Proposed sub-score: chain_concentration_sub_score. Compute the Herfindahl-Hirschman concentration index across the top 6 chains hosting USDT and USDC supply (Ethereum, TRON, Solana, BSC, Arbitrum, Base). Score penalty applies when any single chain exceeds 40% of stablecoin supply for a sustained 7-day window.

2. Reserve composition risk

The S&P stability score downgrade of USDT to 5 (lowest) in late 2025 cited rising exposure to higher-risk assets (Bitcoin, gold, corporate bonds, secured loans) at 24% of reserves, up from 17% a year earlier. This is a structural quality dimension TI's current SLS does not capture.

Proposed sub-score: reserve_quality_sub_score. Compute as a weighted average of (1 − non-cash-equivalent share) across the top 5 stablecoin issuers, with attestation freshness as a secondary input. Sources: BDO attestations for USDT, Circle's monthly attestations for USDC, comparable for issuers in the top 5. Score penalty rises when aggregate non-cash-equivalent share crosses 20% across the issuer pool.

3. External rating drift

S&P Global, Moody's, and Fitch publish stability and credit ratings on major stablecoin issuers. Drift in these ratings is an early-warning signal independent of TI's own onchain measurements. The S&P stability score was the cleanest external read on USDT's risk drift in 2025.

— Supplied records —
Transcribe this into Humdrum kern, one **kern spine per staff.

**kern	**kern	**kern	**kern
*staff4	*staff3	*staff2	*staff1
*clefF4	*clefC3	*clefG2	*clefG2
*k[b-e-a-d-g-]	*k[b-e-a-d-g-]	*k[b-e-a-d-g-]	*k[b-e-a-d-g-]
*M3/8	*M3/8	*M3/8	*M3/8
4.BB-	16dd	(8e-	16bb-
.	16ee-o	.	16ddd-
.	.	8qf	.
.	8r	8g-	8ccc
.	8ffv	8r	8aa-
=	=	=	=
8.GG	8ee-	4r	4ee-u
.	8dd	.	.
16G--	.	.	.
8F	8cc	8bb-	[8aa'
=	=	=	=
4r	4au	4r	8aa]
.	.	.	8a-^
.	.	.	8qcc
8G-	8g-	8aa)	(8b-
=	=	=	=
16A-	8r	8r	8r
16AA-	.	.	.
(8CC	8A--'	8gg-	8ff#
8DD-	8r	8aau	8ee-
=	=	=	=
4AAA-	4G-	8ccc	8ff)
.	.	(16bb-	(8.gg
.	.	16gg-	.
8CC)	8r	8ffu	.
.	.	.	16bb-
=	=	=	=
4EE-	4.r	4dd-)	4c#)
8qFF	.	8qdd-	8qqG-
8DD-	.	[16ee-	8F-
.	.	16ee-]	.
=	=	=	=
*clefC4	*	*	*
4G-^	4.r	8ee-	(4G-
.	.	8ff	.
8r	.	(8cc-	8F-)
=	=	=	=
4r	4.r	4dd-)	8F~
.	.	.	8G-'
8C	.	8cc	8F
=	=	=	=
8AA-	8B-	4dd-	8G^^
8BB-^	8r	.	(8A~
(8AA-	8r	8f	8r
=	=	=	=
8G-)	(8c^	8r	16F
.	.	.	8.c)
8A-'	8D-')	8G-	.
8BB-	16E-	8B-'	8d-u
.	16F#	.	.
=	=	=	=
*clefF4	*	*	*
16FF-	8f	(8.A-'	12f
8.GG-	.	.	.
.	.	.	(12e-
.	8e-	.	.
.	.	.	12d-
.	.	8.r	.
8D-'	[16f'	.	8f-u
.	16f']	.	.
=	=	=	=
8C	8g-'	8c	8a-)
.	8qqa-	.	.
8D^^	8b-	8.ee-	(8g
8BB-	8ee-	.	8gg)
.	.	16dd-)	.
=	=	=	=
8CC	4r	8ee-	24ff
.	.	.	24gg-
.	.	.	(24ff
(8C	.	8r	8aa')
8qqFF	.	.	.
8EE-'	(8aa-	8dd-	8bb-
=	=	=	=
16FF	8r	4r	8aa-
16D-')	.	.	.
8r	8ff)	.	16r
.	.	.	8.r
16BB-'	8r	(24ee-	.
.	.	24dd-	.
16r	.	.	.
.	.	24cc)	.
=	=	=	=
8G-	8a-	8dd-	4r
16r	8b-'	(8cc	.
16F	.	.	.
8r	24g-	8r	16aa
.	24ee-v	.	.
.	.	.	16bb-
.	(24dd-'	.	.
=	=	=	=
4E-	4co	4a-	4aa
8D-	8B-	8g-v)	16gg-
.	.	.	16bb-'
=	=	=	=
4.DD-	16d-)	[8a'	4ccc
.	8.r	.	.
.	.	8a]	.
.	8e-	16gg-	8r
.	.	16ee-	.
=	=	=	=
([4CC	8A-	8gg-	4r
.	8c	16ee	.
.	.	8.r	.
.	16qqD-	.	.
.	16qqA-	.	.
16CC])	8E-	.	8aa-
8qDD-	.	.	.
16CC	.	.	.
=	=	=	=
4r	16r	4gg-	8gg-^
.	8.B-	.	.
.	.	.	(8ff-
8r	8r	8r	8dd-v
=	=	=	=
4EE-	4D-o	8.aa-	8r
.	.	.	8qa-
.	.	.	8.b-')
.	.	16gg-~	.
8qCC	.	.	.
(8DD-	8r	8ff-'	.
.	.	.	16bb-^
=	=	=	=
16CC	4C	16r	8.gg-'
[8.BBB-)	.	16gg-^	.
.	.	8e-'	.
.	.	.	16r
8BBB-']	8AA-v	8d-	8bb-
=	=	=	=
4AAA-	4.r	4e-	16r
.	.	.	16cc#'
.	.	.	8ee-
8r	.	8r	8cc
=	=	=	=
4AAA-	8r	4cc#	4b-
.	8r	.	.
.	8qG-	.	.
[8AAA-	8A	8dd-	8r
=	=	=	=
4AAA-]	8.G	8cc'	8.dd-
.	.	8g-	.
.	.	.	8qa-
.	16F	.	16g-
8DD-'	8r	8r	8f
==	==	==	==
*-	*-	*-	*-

— Tasks for this exercise —
**a)** List the chains that the excerpt on stablecoin risk names as the top hosts of USDT and USDC supply.
**b)** Using the excerpt on stablecoin risk, say whether each statement agrees with it, and quote the deciding words. (i) The chain concentration penalty applies when any single chain exceeds 40% of stablecoin supply over a sustained 7-day window. (ii) A year before the downgrade, higher-risk assets made up 24% of USDT's reserves. (iii) The reserve quality sub-score covers the top 10 stablecoin issuers.
**c)** According to the excerpt on stablecoin risk, why is drift in external ratings worth tracking?

— Task-by-task outputs —
**a)** Ethereum, TRON, Solana, BSC, Arbitrum, Base

**b)**
(i) Yes: "Score penalty applies when any single chain exceeds 40% of stablecoin supply for a sustained 7-day window."
(ii) No: "at 24% of reserves, up from 17% a year earlier"
(iii) No: "across the top 5 stablecoin issuers"

**c)** Drift in the stability and credit ratings from S&P Global, Moody's, and Fitch is an early-warning signal. It is independent of TI's own onchain measurements.